(Images of plotted data)
□ □ □ □ □ □ □

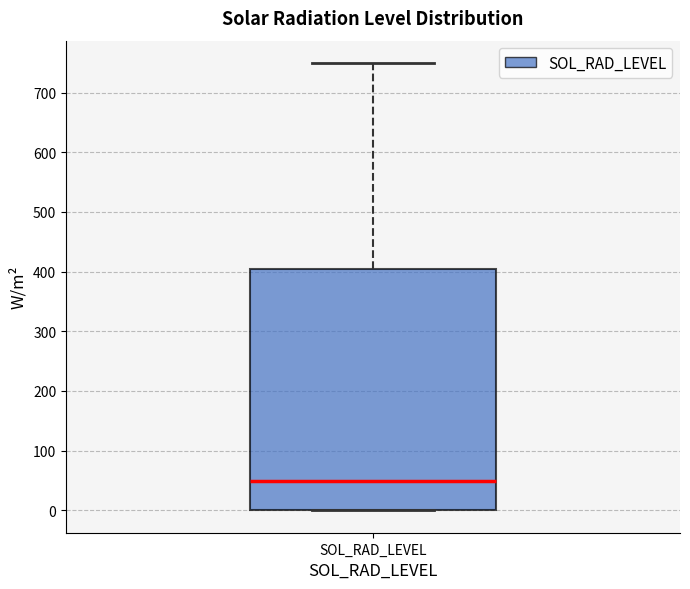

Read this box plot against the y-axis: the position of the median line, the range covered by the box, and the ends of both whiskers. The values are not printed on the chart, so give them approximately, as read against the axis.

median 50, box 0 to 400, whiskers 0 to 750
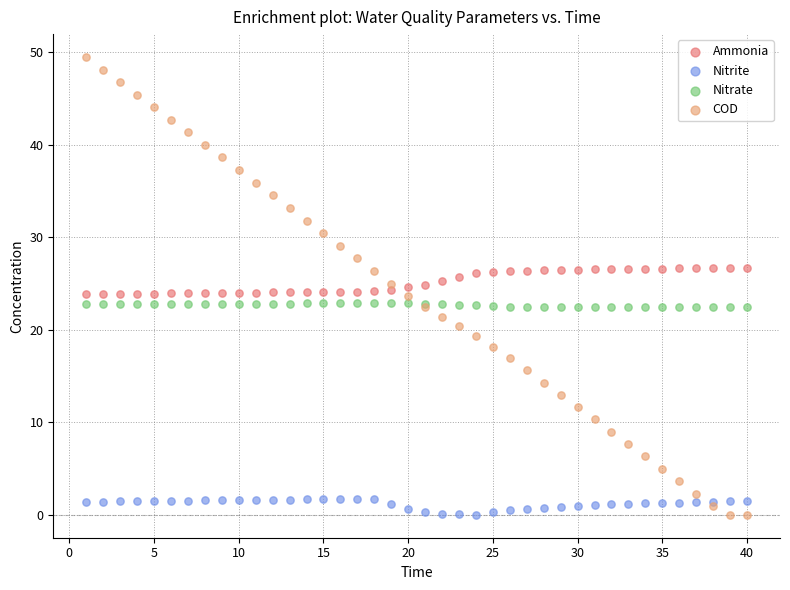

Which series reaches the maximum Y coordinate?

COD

□ □ □ □ □ □ □

Write out each of these lines word for word, omitting the pictures.

Read this box plot against the y-axis: the position of the median line, the range covered by the box, and the ends of both whiskers. The values are not printed on the chart, so give them approximately, as read against the axis.

median 50, box 0 to 400, whiskers 0 to 750

Which series reaches the maximum Y coordinate?

COD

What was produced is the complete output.